Zdjęcia są kręcone na Starym Mieście. To, że filmowcy przyjechali do naszego miasta, to przede wszystkim zasługa Lubelskiego Funduszu Filmowego, który zabiega o ściąganie ich do Lublina. – Przez 10 lat LFF dofinansował 31 produkcji filmów dokumentalnych, fabularnych i animowanych. Ponad 10 000 mieszkańców Lublina wzięło udział w castingach, 1000 osób zagrało w tych filmach, a plenery które były w tych produkcjach pokazywane były głownie miejskie, dlatego, że jesteśmy funduszem miejskim – mówi kierownik Funduszu, Grzegorz Linkowski.
– W ciągu 10 lat na promocję miasta w filmach wydano 4 mln złotych. 2 mln w mieście pozostało – w hotelach, w restauracjach itd. Tymczasem Lublin, kolokwialnie mówiąc, zazwyczaj „robi za inne miasta”, choćby w kręconym obecnie filmie – mówi producent Włodzimierz Niderhaus. – Czasami jest Słupskiem, czasami włoskim miasteczkiem… Macie tak wspaniałe miasto, że w zależności od potrzeb robi ono za różne lokacje – tłumaczy.
Mimo tego, że Lublin w filmie, to zazwyczaj nie Lublin, zdaniem Włodzimierza Niderhausa – jest to bardzo mocna promocja miasta.
W kręconym obecnie filmie Lublin będzie udawał Wieczne Miasto. – Jedna z uliczek na Starym Mieście będzie zrobiona na ulicę w Rzymie, będzie tu słychać jeżyk włoski – mówi reżyser Robert Gliński. – Lublin to jest teraz małe Hollywood, są tu ciągle kręcone jakieś produkcje z bardzo rożnych miast i okresów – dodaje.
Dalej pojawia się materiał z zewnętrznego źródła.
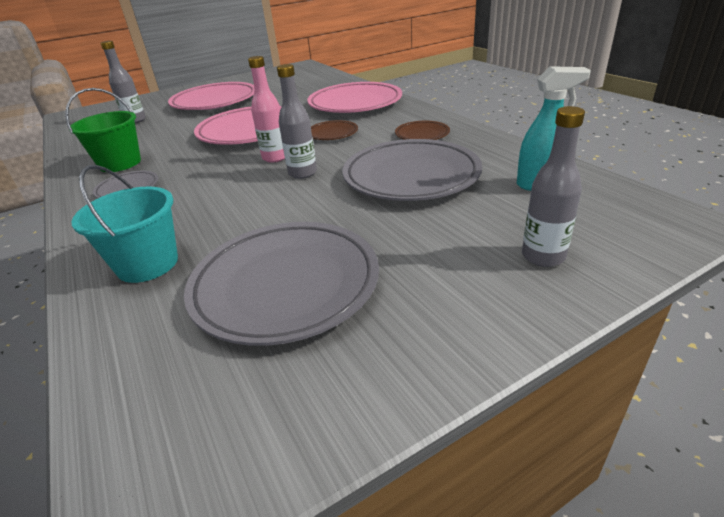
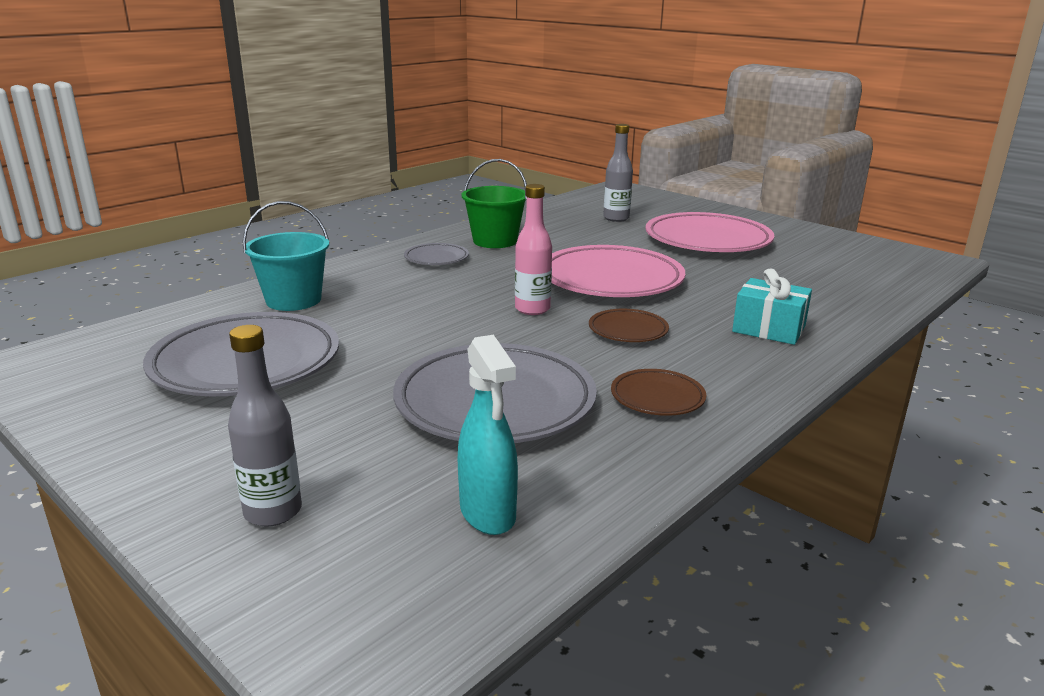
camera: 70 degrees right, 10 degrees down
grey bottle [277,64,317,179] -> none
pink plate [307,82,402,113] -> turquoise gift [732,268,812,345]

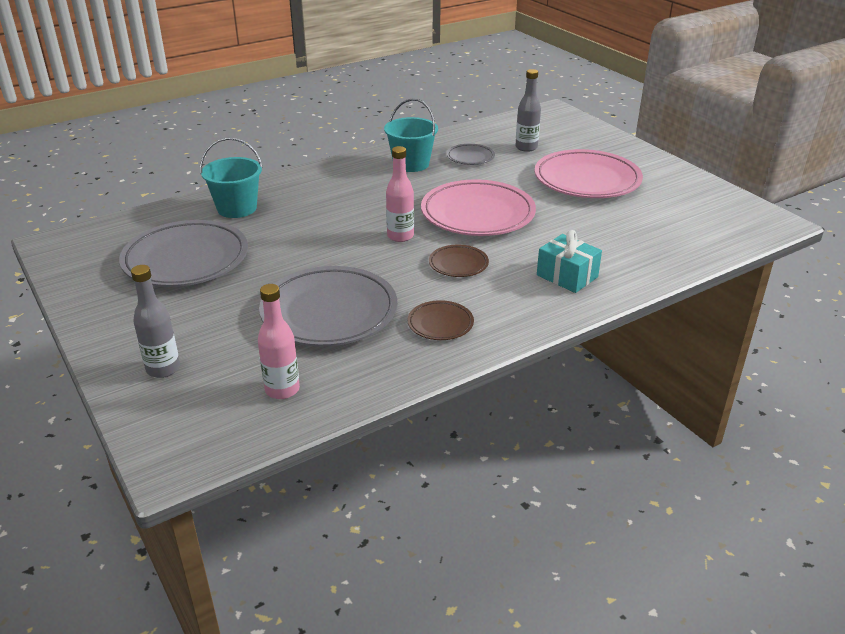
camera: 15 degrees right, 10 degrees up
grey plate [404,243,469,265] -> grey plate moved to [447,144,495,165]
turquoise spray bottle [457,335,518,535] -> pink bottle [258,284,300,399]
green bucket [462,159,527,248] -> turquoise bucket [384,99,438,172]

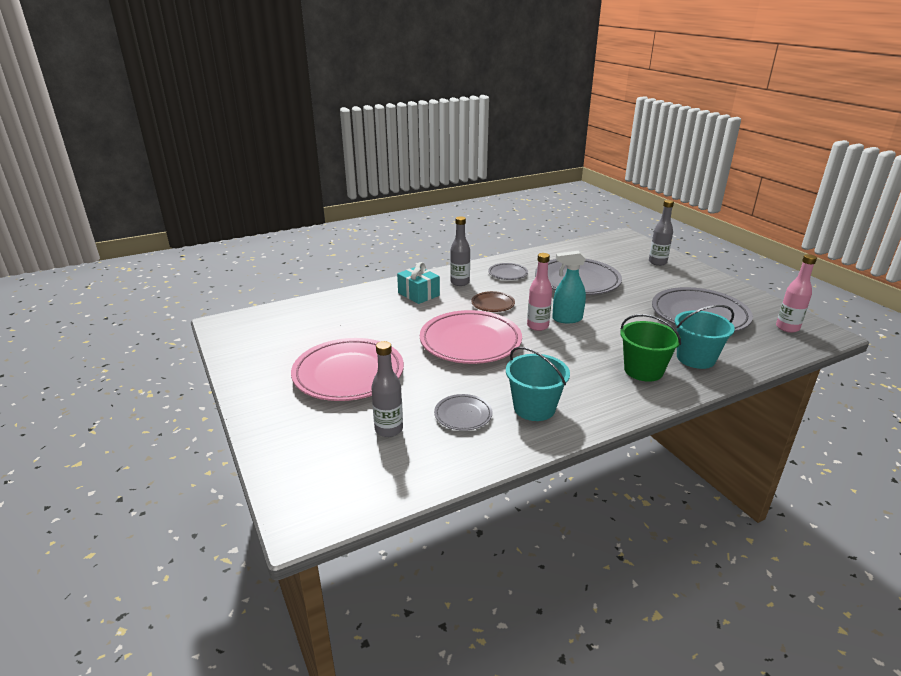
camera: 175 degrees left, 5 degrees down
pink bottle [258,284,300,399] -> pink bottle moved to [776,254,817,333]
brown plate [407,300,474,340] -> grey plate [488,263,528,280]
none -> grey bottle [450,216,470,286]
none -> turquoise spray bottle [552,251,586,323]
none -> green bucket [620,314,681,382]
Czy faktycznie dobrą promocją Lublina jest to, że jego nazwa pokazuje się w napisach końcowych? – Przez 10 lat pracowaliśmy nad tym żeby go sfokusować, żeby wzmocnić jego rozpoznawalność. Wiele osób przyjeżdża, żeby poznać to miasto, rozpoznają one miejsca, które widzieli na ekranie – mówi Grzegorz Linkowski.